Mortality in acute kidney injury (AKI) remains unacceptably high, yet the cause of death is commonly related to dysfunction of extra-renal organs. We and others have observed remote organ abnormalities after renal ischemia. The term cardiorenal syndrome was first applied to the "crosstalk" between the organs by the National Heart, Lung and Blood Institute of the National Institutes of Health and the clinical importance is increasingly appreciated. Nevertheless, more information is needed to effectively address the effect of renal injury on the heart. Since AKI often occurs in patients with co-morbidities, we have investigated the effect of renal ischemia in the setting of cardiac failure. We hypothesized that the cardiac effects of renal ischemia would be significantly amplified in experimental cardiomyopathy due to doxorubicin.
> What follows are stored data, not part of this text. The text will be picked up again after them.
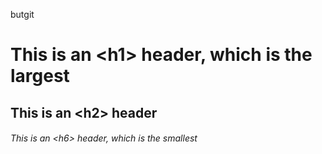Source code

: butgit

# This is an \<h1\> header, which is the largest
## This is an \<h2\> header
###### This is an \<h6\> header, which is the smallest
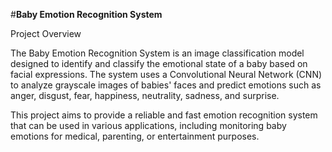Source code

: #**Baby Emotion Recognition System**

Project Overview

The Baby Emotion Recognition System is an image classification model designed to identify and classify the emotional state of a baby based on facial expressions. The system uses a Convolutional Neural Network (CNN) to analyze grayscale images of babies' faces and predict emotions such as anger, disgust, fear, happiness, neutrality, sadness, and surprise.

This project aims to provide a reliable and fast emotion recognition system that can be used in various applications, including monitoring baby emotions for medical, parenting, or entertainment purposes.
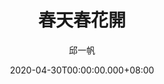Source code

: ---
issue: 375
title: 春天春花開
author: 邱一帆
language: 四縣
date: 2020-04-30T00:00:00.000+08:00
topic: 抒懷
difficulty: 2
wikidata: Q131449118
wikidata_link: https://www.wikidata.org/wiki/Q131449118
author_wikidata_link: https://www.wikidata.org/wiki/Q98096293
author_wikidata: Q98096293
---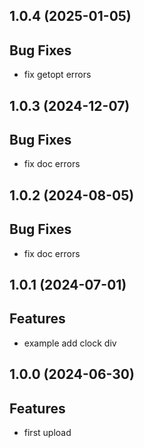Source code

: ## 1.0.4 (2025-01-05)

## Bug Fixes

- fix getopt errors

## 1.0.3 (2024-12-07)

## Bug Fixes

- fix doc errors

## 1.0.2 (2024-08-05)

## Bug Fixes

- fix doc errors

## 1.0.1 (2024-07-01)

## Features

- example add clock div

## 1.0.0 (2024-06-30)

## Features

- first upload
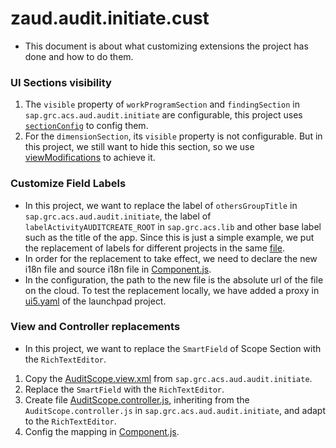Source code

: # zaud.audit.initiate.cust

* This document is about what customizing extensions the project has done and how to do them.

### UI Sections visibility

1. The `visible` property of `workProgramSection` and `findingSection` in `sap.grc.acs.aud.audit.initiate` are configurable, this project uses [`sectionConfig`](https://github.com/iamSmallY/acs.aud.ext.launchpad/blob/a52947020319b6dad374f4606e380c91f8f95add/ext-apps/zaud.audit.initiate.cust/webapp/Component.js#L29-L36) to config them.
2. For the `dimensionSection`, its `visible` property is not configurable. But in this project, we still want to hide this section, so we use [viewModifications](https://github.com/iamSmallY/acs.aud.ext.launchpad/blob/a52947020319b6dad374f4606e380c91f8f95add/ext-apps/zaud.audit.initiate.cust/webapp/Component.js#L47-L53) to achieve it.

### Customize Field Labels

* In this project, we want to replace the label of `othersGroupTitle` in `sap.grc.acs.aud.audit.initiate`, the label of `labelActivityAUDITCREATE_ROOT` in `sap.grc.acs.lib` and other base label such as the title of the app. Since this is just a simple example, we put the replacement of labels for different projects in the same [file](https://github.com/iamSmallY/acs.aud.ext.launchpad/blob/a52947020319b6dad374f4606e380c91f8f95add/ext-apps/zaud.audit.initiate.cust/webapp/i18n/i18n.properties).
* In order for the replacement to take effect, we need to declare the new i18n file and source i18n file in [Component.js](https://github.com/iamSmallY/acs.aud.ext.launchpad/blob/a52947020319b6dad374f4606e380c91f8f95add/ext-apps/zaud.audit.initiate.cust/webapp/Component.js#L40-L43).
* In the configuration, the path to the new file is the absolute url of the file on the cloud. To test the replacement locally, we have added a proxy in [ui5.yaml](https://github.com/iamSmallY/acs.aud.ext.launchpad/blob/a52947020319b6dad374f4606e380c91f8f95add/ui5.yaml#L28-L33) of the launchpad project.

### View and Controller replacements

* In this project, we want to replace the `SmartField` of Scope Section with the `RichTextEditor`.
1. Copy the [AuditScope.view.xml](https://github.com/iamSmallY/acs.aud.ext.launchpad/blob/a52947020319b6dad374f4606e380c91f8f95add/ui5.yaml#L28-L33) from `sap.grc.acs.aud.audit.initiate`.
2. Replace the `SmartField` with the `RichTextEditor`.
3. Create file [AuditScope.controller.js](https://github.com/iamSmallY/acs.aud.ext.launchpad/blob/a52947020319b6dad374f4606e380c91f8f95add/ext-apps/zaud.audit.initiate.cust/webapp/controller/AuditScope.controller.js), inheriting from the `AuditScope.controller.js` in `sap.grc.acs.aud.audit.initiate`, and adapt to the `RichTextEditor`.
4. Config the mapping in [Component.js](https://github.com/iamSmallY/acs.aud.ext.launchpad/blob/a52947020319b6dad374f4606e380c91f8f95add/ext-apps/zaud.audit.initiate.cust/webapp/Component.js#L54-L62).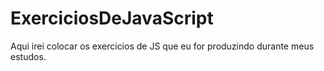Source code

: # ExerciciosDeJavaScript
Aqui irei colocar os exercicios de JS que eu for produzindo durante meus estudos.
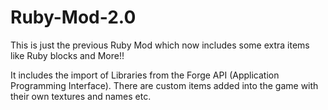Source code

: # Ruby-Mod-2.0
This is just the previous Ruby Mod which now includes some extra items like Ruby blocks and More!!

It includes the import of Libraries from the Forge API (Application Programming Interface). There are custom items added into the game with their own textures and names etc.
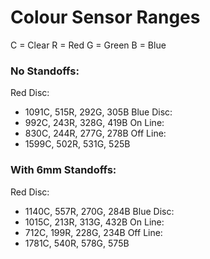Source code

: # Colour Sensor Ranges
C = Clear
R = Red
G = Green
B = Blue
  
### No Standoffs:
Red Disc:
  - 1091C, 515R, 292G, 305B
Blue Disc:
  - 992C, 243R, 328G, 419B
On Line:
  - 830C, 244R, 277G, 278B
Off Line:
  - 1599C, 502R, 531G, 525B


### With 6mm Standoffs:
Red Disc:
  - 1140C, 557R, 270G, 284B
Blue Disc:
  - 1015C, 213R, 313G, 432B
On Line:
  - 712C, 199R, 228G, 234B
Off Line:
  - 1781C, 540R, 578G, 575B
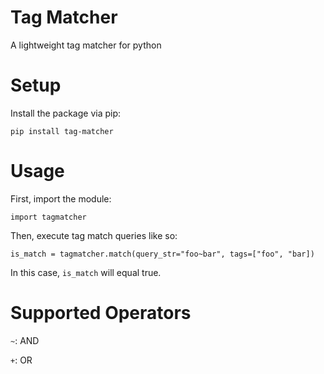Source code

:# Tag Matcher

A lightweight tag matcher for python

# Setup

Install the package via pip:

`pip install tag-matcher`

# Usage

First, import the module:

`import tagmatcher`

Then, execute tag match queries like so:

`is_match = tagmatcher.match(query_str="foo~bar", tags=["foo", "bar])`

In this case, `is_match` will equal true.


# Supported Operators

`~`: AND

`+`: OR
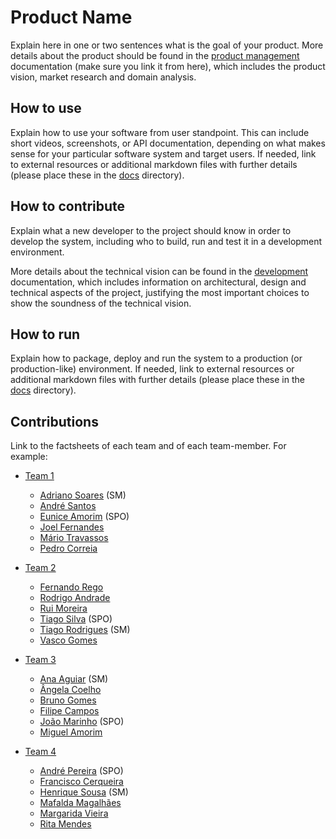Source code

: # Product Name

Explain here in one or two sentences what is the goal of your product. More details about the product should be found in the [product management](docs/product.md) documentation (make sure you link it from here), which includes the product vision, market research and domain analysis.
 

## How to use

Explain how to use your software from user standpoint. This can include short videos, screenshots, or API documentation, depending on what makes sense for your particular software system and target users. If needed, link to external resources or additional markdown files with further details (please place these in the [docs](docs/) directory).


## How to contribute

Explain what a new developer to the project should know in order to develop the system, including who to build, run and test it in a development environment. 

More details about the technical vision can be found in the [development](docs/development.md) documentation, which includes information on architectural, design and technical aspects of the project, justifying the most important choices to show the soundness of the technical vision.


## How to run

Explain how to package, deploy and run the system to a production (or production-like) environment. If needed, link to external resources or additional markdown files with further details (please place these in the [docs](docs/) directory).


## Contributions

Link to the factsheets of each team and of each team-member. For example:

 * [Team 1](factsheets/team1.md)
   * [Adriano Soares](factsheets/adriano_soares.md) (SM)
   * [André Santos](factsheets/andre_santos.md)
   * [Eunice Amorim](factsheets/eunice_amorim.md) (SPO)
   * [Joel Fernandes](factsheets/joel_fernandes.md)
   * [Mário Travassos](factsheets/mario_travassos.md)
   * [Pedro Correia](factsheets/pedro_correia.md)

 * [Team 2](factsheets/team2.md)
   * [Fernando Rego](factsheets/fernando_rego.md)
   * [Rodrigo Andrade](factsheets/rodrigo_andrade.md)
   * [Rui Moreira](factsheets/rui_moreira.md)
   * [Tiago Silva](factsheets/tiago_silva.md) (SPO)
   * [Tiago Rodrigues](factsheets/tiago_rodrigues.md) (SM)
   * [Vasco Gomes](factsheets/vasco_gomes.md)

 * [Team 3](factsheets/team3.md)
   * [Ana Aguiar](factsheets/ana_aguiar.md) (SM)
   * [Ângela Coelho](factsheets/angela_coelho.md)
   * [Bruno Gomes](factsheets/bruno_gomes.md)
   * [Filipe Campos](factsheets/filipe_campos.md)
   * [João Marinho](factsheets/joao_marinho.md) (SPO)
   * [Miguel Amorim](factsheets/miguel_amorim.md)

 * [Team 4](factsheets/team4.md)
   * [André Pereira](factsheets/andre_pereira.md) (SPO)
   * [Francisco Cerqueira](factsheets/francisco_cerqueira.md)
   * [Henrique Sousa](factsheets/henrique_sousa.md) (SM)
   * [Mafalda Magalhães](factsheets/mafalda_magalhaes.md)
   * [Margarida Vieira](factsheets/margarida_vieira.md)
   * [Rita Mendes](factsheets/rita_mendes.md)


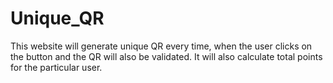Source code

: # Unique_QR
This website will generate unique QR every time, when the user clicks on the button and the QR will also be validated. It will also calculate total points for the particular user.
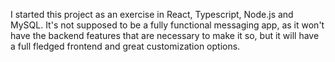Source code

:
I started this project as an exercise in React, Typescript, Node.js and MySQL.
It's not supposed to be a fully functional messaging app, as it won't have the backend features that are necessary to make it so, but it will have a full fledged frontend and great customization options.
Male Sprague-Dawley rats with preexisting cardiac and renal injury due to low dose doxorubicin were subjected to bilateral renal artery occlusion. Cardiac structure and function were examined 48 hours after reperfusion. Loss of functional myocardial tissue with decreases in left ventricular pressure, increases in apoptotic cell death, inflammation and collagen and greater disruption in ultrastructure were seen in the doxorubicin/ischemia group as compared to those animals treated with doxorubicin alone. These results suggest that preexisting co-morbidities can result in much more severe distant organ effect of acute renal injury. The results of these studies are relevant to human AKI.
Acute kidney injury (AKI) is deadly and expensive, and specific, effective therapy remains a large unmet need. We have demonstrated the beneficial effects of transplanted adult tubular cells and exosomes derived from those renal cells on experimental ischemic AKI, even when administered after renal failure is established. To further examine the mechanisms of benefit, we tested the hypothesis that exosomes from other epithelia or platelets (a rich source of exosomes) might be protective, using a well-characterized ischemia/reperfusion model. Even when given after renal failure was present, renal exosomes, but not those from skin or platelets, markedly improved renal function and histology. The differential effects allowed us to examine the mechanisms of benefit with renal exosomes. We found significant decreases in oxidative stress postischemia in the renal exosome treated group with preservation of renal superoxide dismutase and catalase. In addition, we propose a novel mechanism of benefit: renal exosomes enhanced nascent peptide synthesis following hypoxia in cells and in postischemic kidneys. Although exosomes have been used therapeutically, these results serve as "proof of principle," to examine mechanisms of injury and protection.